Inequality and Knowledge Production: Gender and Race in European Academia

Fellows' Colloquium with Bruna Cristina Jaquetto Pereira
Seminars and Colloquia

European universities have long been at the forefront of producing groundbreaking science, theories, and concepts that shape our understanding of the world. However, they have also played a central role in constructing and reproducing gendered and racial hierarchies, entrenching inequalities within academia and beyond.

This talk examines how European academia sustains pervasive hierarchies that determine who participates in, benefits from, and is recognized as capable or deserving of taking part in knowledge production. It also explores how current European Union initiatives confront entrenched power imbalances, systemic privileges, and patterns of exclusion that continue to shape the structures and practices of European academia.

Rather than accepting universities as neutral or meritocratic, Pereira invites reflection on what it would mean to reimagine them as democratic institutions, linking education and knowledge production to the right to participate in shaping collective futures.
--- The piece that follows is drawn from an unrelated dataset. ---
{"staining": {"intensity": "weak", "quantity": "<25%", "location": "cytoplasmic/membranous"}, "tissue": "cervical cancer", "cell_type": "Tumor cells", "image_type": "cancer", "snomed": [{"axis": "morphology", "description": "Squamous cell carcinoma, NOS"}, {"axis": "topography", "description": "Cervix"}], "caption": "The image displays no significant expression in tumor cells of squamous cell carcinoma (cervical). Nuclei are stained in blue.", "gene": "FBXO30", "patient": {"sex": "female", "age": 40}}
Can universities move beyond their legacy as elite projects to become engines for conviviality, inclusion, and democratic renewal? Participants are encouraged to consider how knowledge production might be transformed to foster justice, solidarity, and shared responsibility, envisioning a radically inclusive European academia.

Bruna Cristina Jaquetto Pereira is a postdoctoral fellow at Universidad Complutense de Madrid, specializing in the intersection of gender and race. Her research critically examines how these systems of discrimination shape power dynamics. She earned her PhD in sociology from the University of Brasília (2019), where she founded the Black Women’s Study Group to promote the work of Black women scholars. Her doctoral research included a Fulbright-funded visit to UC Berkeley (2017–2018). From 2022 to 2025, she held a Marie Skłodowska-Curie postdoctoral fellowship, focusing on gender and race discrimination in European universities. In 2025, she received the Emma Goldman Award from the FLAX Foundation.

IWM Rector Misha Glenny will moderate the discussion.

Partnership

Fellows' Colloquia are internal events for the IWM Visiting Fellows and Guests.